• _YOUR ASSIGNMENT_
Copy out all lines in the data below containing the string "offer".

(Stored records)
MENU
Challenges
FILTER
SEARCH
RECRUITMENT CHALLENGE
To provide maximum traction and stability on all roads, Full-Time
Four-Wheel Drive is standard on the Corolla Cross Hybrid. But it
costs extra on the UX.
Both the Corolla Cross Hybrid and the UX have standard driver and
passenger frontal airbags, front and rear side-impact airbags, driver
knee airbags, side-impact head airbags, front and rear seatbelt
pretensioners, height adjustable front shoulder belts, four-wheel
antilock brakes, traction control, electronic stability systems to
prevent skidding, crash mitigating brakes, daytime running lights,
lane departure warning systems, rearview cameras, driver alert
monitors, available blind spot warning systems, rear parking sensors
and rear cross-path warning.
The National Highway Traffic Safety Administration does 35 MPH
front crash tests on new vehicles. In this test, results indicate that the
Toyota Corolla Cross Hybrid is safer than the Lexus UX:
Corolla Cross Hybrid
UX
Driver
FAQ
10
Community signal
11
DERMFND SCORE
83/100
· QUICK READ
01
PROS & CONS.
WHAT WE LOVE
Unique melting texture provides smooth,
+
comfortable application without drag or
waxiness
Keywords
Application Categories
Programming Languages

...

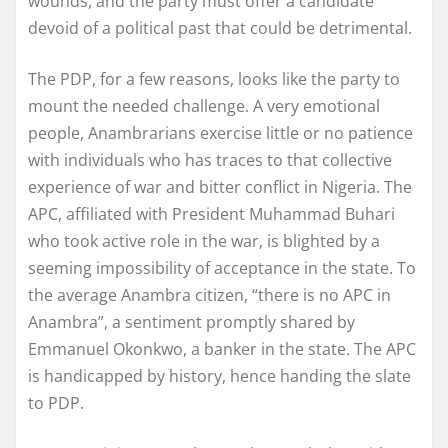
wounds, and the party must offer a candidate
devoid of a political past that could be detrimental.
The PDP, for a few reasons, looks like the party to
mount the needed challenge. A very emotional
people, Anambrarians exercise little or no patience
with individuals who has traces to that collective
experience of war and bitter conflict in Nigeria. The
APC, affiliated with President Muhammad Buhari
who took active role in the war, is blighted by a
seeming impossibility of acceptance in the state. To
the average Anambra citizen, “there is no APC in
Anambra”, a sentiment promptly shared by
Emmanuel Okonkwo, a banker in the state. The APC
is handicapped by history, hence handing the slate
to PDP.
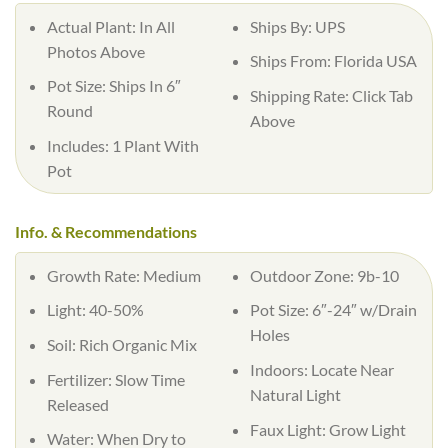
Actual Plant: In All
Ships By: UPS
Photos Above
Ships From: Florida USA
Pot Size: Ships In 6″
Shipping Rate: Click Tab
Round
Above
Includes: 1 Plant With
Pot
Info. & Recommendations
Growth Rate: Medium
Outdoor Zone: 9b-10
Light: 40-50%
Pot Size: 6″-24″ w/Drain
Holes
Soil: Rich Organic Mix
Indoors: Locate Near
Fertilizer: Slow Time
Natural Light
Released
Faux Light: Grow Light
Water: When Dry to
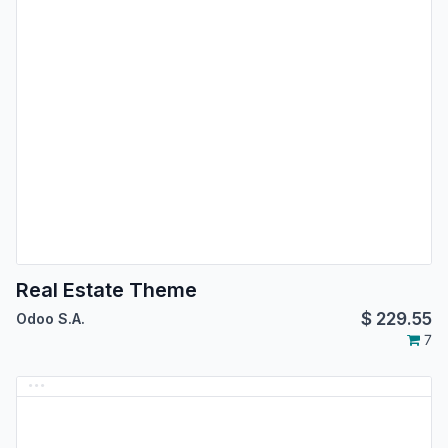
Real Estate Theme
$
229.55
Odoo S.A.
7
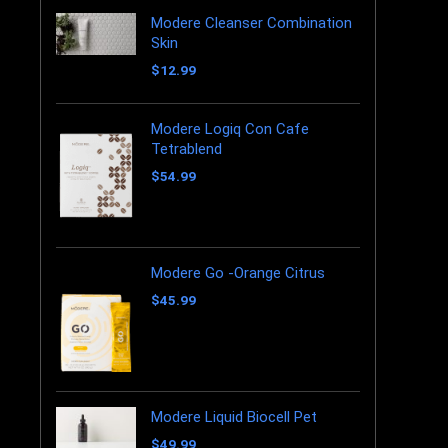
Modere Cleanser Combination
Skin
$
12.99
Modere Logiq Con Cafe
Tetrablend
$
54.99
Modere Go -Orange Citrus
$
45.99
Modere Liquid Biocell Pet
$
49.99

==

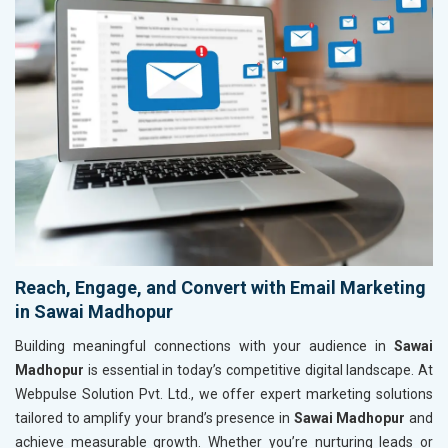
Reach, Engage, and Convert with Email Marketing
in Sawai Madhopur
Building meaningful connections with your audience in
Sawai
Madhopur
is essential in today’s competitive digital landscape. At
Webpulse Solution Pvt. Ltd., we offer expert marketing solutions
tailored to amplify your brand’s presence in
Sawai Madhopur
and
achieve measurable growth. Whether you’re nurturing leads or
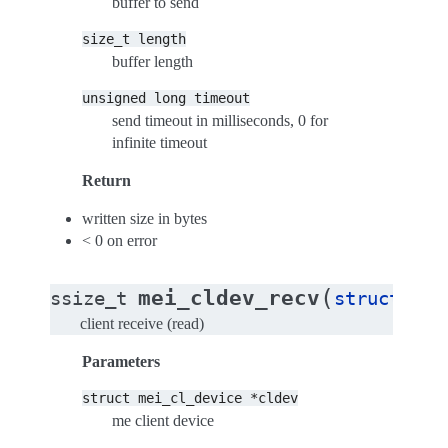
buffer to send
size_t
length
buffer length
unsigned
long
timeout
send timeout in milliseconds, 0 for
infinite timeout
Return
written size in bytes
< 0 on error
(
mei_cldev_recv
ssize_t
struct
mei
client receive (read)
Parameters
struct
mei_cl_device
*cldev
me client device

• _ANSWER TO THE PROBLEM_
wounds, and the party must offer a candidate
Webpulse Solution Pvt. Ltd., we offer expert marketing solutions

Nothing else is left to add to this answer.